= YANG HARUS DILAKUKAN =
Tolong format baris-baris dari awal daftar di bawah sampai baris yang memuat "list CPU paddle" (kedua ujungnya termasuk) sebagai array JSON berisi string, satu string untuk setiap baris. Baris kosong dilewati.

##### DATA SUMBER

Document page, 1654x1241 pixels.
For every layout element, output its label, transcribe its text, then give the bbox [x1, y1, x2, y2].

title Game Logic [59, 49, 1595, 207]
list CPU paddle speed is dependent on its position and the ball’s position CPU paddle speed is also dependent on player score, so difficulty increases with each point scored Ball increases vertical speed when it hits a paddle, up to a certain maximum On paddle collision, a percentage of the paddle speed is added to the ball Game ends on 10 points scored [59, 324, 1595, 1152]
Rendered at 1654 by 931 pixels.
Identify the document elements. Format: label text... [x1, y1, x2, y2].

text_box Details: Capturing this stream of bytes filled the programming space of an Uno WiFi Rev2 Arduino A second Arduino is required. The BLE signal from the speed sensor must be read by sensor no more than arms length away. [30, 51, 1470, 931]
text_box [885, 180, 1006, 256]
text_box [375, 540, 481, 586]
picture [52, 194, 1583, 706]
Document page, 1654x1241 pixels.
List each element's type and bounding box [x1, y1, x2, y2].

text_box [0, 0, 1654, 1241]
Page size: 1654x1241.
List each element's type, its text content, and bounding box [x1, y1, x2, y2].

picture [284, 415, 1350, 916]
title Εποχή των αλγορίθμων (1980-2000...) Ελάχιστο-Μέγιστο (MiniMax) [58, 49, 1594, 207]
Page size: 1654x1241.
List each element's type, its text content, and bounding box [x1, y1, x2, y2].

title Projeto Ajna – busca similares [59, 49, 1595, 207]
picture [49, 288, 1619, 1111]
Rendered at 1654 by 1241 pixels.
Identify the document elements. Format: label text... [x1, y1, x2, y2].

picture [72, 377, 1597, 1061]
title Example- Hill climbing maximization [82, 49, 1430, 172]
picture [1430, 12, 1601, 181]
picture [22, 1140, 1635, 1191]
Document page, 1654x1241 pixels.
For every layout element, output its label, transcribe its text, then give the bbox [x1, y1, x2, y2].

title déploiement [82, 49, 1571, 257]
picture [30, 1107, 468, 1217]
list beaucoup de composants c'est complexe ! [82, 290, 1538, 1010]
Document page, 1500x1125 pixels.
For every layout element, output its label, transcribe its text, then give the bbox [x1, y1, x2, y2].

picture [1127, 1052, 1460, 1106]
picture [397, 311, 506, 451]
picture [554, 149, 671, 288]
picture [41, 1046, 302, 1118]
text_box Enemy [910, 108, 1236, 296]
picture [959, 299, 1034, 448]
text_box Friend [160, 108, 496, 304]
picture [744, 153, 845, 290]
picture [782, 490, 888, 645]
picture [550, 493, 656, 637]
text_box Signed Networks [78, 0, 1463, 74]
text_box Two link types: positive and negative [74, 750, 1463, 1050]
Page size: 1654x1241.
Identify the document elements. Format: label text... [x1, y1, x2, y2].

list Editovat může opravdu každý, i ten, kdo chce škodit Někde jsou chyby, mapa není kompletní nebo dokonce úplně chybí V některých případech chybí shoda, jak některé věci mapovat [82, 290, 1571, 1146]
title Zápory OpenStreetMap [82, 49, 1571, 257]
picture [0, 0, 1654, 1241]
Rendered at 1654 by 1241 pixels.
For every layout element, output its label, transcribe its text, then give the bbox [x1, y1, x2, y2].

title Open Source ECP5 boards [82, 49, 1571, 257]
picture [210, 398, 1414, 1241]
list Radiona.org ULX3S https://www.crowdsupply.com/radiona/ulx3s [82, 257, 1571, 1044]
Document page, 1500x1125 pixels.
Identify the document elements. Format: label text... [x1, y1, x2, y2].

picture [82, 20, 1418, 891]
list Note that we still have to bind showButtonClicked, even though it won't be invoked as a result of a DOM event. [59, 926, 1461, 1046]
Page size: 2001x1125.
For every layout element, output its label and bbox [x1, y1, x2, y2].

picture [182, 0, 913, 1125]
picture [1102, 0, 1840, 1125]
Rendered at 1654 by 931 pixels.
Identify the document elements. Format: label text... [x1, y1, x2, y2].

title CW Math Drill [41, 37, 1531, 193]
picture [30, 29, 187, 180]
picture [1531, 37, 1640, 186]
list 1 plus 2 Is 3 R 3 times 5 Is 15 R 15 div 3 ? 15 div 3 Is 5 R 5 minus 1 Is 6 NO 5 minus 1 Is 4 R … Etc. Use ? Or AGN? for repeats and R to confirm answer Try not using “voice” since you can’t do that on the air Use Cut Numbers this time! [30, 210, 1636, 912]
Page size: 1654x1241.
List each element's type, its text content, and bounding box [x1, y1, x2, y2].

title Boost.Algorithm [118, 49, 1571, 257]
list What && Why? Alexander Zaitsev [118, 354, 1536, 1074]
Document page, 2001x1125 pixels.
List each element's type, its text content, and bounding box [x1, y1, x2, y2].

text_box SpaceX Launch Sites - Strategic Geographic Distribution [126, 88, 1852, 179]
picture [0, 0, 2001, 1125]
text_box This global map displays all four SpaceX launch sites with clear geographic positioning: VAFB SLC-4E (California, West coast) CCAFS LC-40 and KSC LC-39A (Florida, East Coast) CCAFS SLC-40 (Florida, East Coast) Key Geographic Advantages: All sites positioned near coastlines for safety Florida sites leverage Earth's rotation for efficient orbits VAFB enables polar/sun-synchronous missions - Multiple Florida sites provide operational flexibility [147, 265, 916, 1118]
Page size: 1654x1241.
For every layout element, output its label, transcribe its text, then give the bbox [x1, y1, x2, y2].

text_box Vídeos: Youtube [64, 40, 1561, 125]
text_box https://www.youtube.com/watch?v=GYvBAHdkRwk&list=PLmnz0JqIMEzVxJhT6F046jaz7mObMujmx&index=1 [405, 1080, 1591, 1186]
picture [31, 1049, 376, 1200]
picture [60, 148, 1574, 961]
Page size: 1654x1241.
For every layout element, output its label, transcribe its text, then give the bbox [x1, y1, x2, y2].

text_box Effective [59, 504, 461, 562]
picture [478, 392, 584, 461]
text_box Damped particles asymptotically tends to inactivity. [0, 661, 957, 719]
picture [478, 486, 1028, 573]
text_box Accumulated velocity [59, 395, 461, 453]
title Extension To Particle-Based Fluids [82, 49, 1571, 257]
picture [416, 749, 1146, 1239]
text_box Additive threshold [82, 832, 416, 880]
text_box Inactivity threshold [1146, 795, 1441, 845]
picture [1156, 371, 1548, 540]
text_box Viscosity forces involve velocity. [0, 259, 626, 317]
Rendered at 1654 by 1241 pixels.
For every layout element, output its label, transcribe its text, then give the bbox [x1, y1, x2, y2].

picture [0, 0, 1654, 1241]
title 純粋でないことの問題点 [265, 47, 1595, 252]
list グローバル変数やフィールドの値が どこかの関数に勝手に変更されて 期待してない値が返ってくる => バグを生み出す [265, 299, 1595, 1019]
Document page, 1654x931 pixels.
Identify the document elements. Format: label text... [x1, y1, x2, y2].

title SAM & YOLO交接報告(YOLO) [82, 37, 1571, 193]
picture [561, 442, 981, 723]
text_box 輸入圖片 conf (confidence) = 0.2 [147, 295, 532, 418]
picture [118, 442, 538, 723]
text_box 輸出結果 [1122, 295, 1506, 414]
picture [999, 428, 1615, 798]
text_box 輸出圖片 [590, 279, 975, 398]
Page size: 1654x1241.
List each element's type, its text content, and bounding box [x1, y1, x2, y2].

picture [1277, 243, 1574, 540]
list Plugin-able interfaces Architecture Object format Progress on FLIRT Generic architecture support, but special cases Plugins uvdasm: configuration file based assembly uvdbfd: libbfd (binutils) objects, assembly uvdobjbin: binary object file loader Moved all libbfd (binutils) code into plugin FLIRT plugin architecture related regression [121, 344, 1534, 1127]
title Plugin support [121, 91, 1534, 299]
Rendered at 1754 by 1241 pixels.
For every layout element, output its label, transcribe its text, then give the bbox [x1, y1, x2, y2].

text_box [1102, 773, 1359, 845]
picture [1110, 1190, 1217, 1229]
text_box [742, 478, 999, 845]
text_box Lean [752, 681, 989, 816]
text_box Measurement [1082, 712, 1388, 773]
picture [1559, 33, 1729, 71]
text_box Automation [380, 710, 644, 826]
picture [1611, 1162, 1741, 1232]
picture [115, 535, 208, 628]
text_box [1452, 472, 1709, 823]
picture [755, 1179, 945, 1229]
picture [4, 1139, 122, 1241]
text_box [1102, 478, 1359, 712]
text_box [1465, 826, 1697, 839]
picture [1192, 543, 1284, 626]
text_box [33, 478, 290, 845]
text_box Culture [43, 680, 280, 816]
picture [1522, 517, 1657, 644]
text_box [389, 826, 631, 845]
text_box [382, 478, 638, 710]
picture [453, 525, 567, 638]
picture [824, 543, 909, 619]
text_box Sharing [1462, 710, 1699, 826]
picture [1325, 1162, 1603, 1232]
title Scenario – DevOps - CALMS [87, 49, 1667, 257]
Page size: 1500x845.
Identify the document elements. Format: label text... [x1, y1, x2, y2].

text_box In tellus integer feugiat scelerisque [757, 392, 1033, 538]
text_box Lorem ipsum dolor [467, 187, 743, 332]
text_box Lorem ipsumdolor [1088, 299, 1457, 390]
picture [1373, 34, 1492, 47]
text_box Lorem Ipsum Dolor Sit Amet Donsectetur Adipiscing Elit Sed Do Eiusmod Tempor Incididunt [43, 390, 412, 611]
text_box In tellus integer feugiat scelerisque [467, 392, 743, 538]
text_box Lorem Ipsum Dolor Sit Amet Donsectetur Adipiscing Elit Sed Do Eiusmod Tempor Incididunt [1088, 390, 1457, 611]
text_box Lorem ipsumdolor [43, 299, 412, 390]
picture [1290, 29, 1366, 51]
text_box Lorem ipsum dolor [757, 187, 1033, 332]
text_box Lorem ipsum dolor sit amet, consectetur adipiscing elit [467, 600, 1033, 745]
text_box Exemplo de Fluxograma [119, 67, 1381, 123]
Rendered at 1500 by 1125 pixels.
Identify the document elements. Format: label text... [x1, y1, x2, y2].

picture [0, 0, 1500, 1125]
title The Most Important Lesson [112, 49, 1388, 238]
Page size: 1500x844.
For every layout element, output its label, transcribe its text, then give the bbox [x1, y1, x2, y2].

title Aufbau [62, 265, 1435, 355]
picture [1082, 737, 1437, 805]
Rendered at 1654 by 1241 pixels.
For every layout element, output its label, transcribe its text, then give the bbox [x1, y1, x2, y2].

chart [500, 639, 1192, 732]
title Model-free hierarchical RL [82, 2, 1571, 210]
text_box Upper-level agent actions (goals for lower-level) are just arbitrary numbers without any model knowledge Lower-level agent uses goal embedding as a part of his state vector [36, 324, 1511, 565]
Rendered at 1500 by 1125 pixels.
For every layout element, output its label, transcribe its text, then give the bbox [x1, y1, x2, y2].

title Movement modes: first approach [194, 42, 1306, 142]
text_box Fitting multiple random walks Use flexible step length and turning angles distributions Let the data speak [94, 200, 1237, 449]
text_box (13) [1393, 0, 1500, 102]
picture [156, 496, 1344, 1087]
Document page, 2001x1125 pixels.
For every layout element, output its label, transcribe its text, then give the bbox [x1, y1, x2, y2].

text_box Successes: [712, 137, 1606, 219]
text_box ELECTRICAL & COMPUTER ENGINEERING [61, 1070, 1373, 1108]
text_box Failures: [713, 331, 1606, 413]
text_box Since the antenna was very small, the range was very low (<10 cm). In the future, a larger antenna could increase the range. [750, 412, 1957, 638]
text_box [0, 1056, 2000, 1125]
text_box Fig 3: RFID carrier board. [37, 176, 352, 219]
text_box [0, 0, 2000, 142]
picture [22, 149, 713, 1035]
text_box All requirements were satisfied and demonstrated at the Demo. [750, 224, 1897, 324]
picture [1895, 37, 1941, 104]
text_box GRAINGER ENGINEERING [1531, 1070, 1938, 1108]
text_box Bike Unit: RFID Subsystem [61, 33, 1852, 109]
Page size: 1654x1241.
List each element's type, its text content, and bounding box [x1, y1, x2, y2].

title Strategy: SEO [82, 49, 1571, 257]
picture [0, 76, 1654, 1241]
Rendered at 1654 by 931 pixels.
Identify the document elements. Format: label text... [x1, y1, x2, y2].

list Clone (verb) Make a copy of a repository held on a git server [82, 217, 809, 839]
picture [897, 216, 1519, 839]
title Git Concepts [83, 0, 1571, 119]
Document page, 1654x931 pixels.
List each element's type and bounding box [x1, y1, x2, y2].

##########

= JAWABAN TUGAS =
[
  "Document page, 1654x1241 pixels.",
  "For every layout element, output its label, transcribe its text, then give the bbox [x1, y1, x2, y2].",
  "title Game Logic [59, 49, 1595, 207]",
  "list CPU paddle speed is dependent on its position and the ball’s position CPU paddle speed is also dependent on player score, so difficulty increases with each point scored Ball increases vertical speed when it hits a paddle, up to a certain maximum On paddle collision, a percentage of the paddle speed is added to the ball Game ends on 10 points scored [59, 324, 1595, 1152]"
]